The above is based on Infinity’s multi-way recall evaluation on the MLDR data set. The evaluation results on other data sets may be different, but the overall conclusion will not change - 3-way hybrid search + Tensor-based reordering , is currently the recall method with the highest quality search results.

It can be seen that ColBERT and its delayed interaction model have great application value in RAG scenarios. The above is related work on text dialogue content generation. Recently, delayed interaction models have also been used in multi-modal scenarios. SOTA results. This is ColPali [Reference 9], which changes the RAG workflow, as shown below:

Mengapakah model interaksi tertunda menjadi standard untuk generasi RAG seterusnya?

RAG When faced with complex format documents, the current SOTA uses a document recognition model to identify the layout of the document, and then calls the corresponding model for the identified partial structures, such as charts, pictures, etc., to convert them The corresponding text is then saved into the RAG supporting database in various formats. ColPali eliminates these steps and directly uses multi-modal models to generate Embedding content. When asking questions, you can answer directly based on the charts in the document:

Mengapakah model interaksi tertunda menjadi standard untuk generasi RAG seterusnya?

The training of the ColPali model is similar to ColBERT, and also uses the form of query-document page pairs to capture the semantics between the query and document multi-modal data.
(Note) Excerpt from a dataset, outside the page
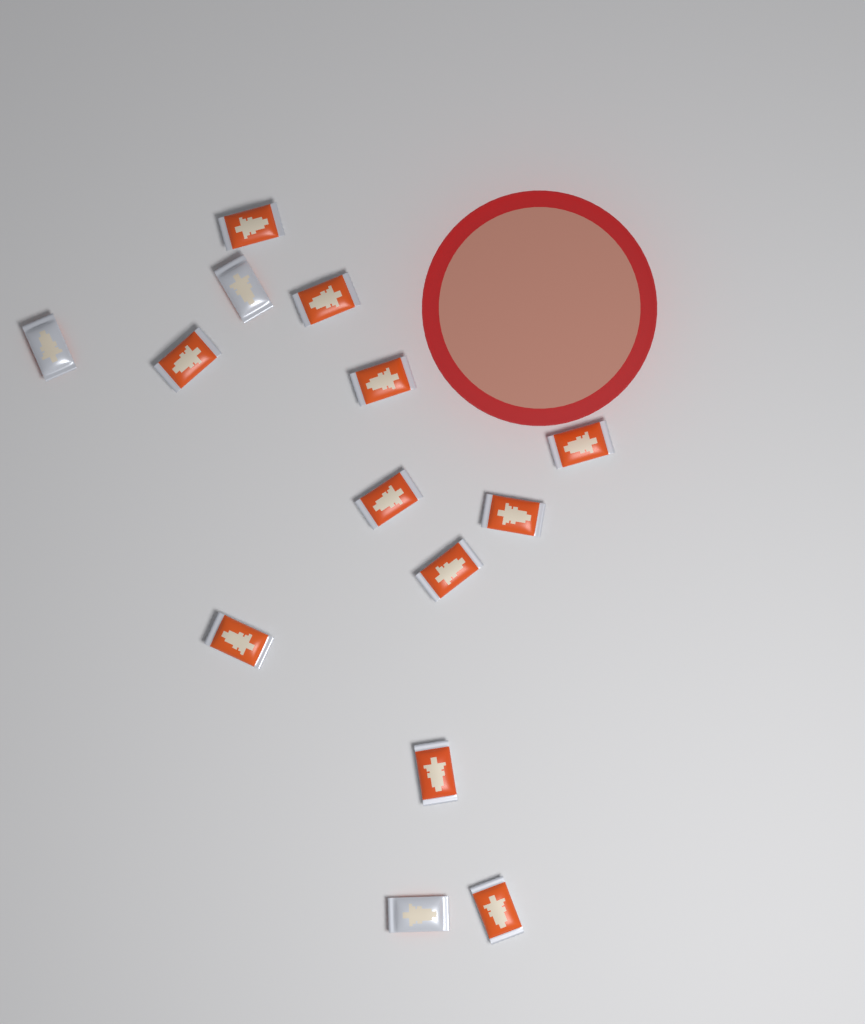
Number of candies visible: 14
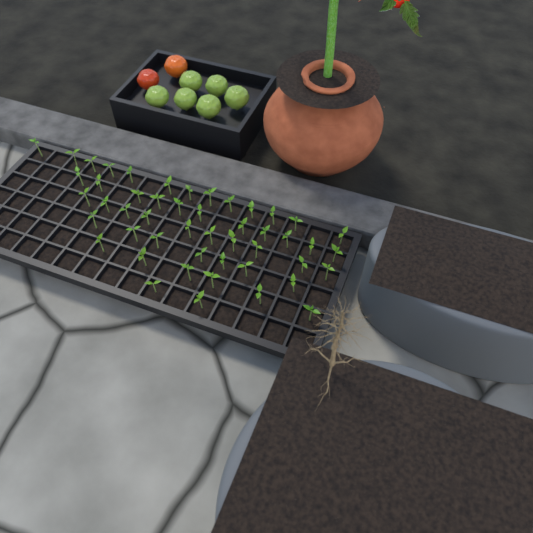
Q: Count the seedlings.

Association, just use PaliGemma [Reference 10] to generate multi-modal Embedding. Compared to BiPali, which does not use the Late Interaction mechanism but also uses PaliGemma to generate Embedding, the evaluation index comparison in nDCG@5 is 81.3 vs 58.8. This gap is the difference between "excellent" and "cannot work at all".
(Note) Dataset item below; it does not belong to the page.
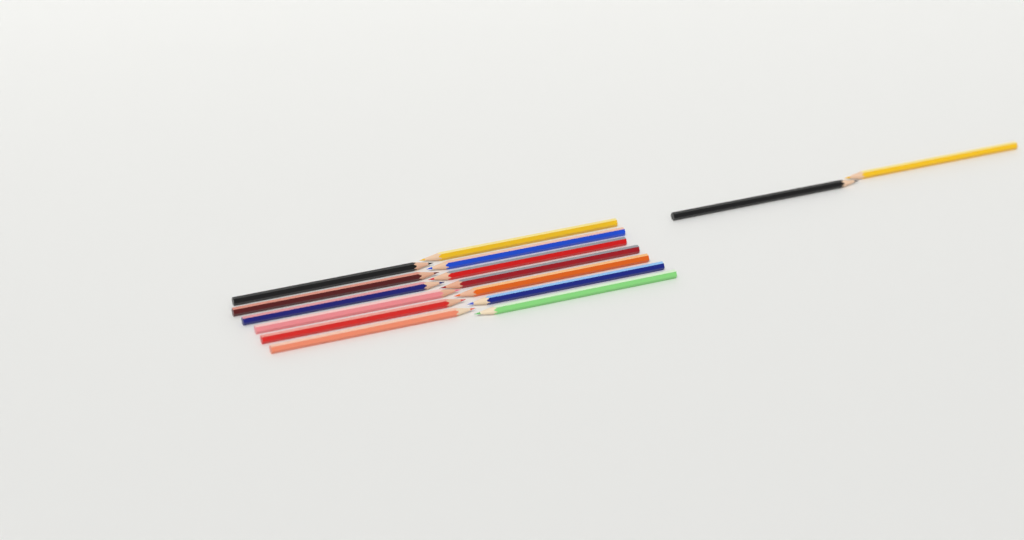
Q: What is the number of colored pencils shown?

Mengapakah model interaksi tertunda menjadi standard untuk generasi RAG seterusnya?

Therefore, although it has been 4 years since ColBERT appeared, the application of Late Interaction model in RAG has just begun. It will definitely expand the usage scenarios of RAG and provide complex RAG scenarios including multi-modality. High-quality semantic recall. Infinity is already ready for its end-to-end application. Welcome to pay attention to Star Infinity, https://github.com/infiniflow/infinity, and is committed to becoming the best AI native database!

^References

^{1. Colbert: Efficient and effective passage search via contextualized late interaction over bert, SIGIR 2020.}

^{2. Colbertv2: Effective and efficient retrieval via lightweight late interaction, arXiv:2112.01488, 2021. Efficient Multi-vector Dense Retrieval with Bit Vectors, ECIR 2024.}

^{5. https://huggingface.co/mteb}

^{6. https://huggingface.co/BAAI/bge-m3}

^{7. https://huggingface.co /jinaai/jina-colbert-v1-en}

^{8. https://github.com/infiniflow/infinity/tree/main/python/benchmark/mldr_benchmark}

^{9. ColPali: Efficient Document Retrieval with Vision Language Models, arXiv:2407.01449, 2024.}

^{10. https://github.com/google-research/big_vision/tree/main/big_vision/configs/proj/paligemma}

Atas ialah kandungan terperinci Mengapakah model interaksi tertunda menjadi standard untuk generasi RAG seterusnya?. Untuk maklumat lanjut, sila ikut artikel berkaitan lain di laman web China PHP!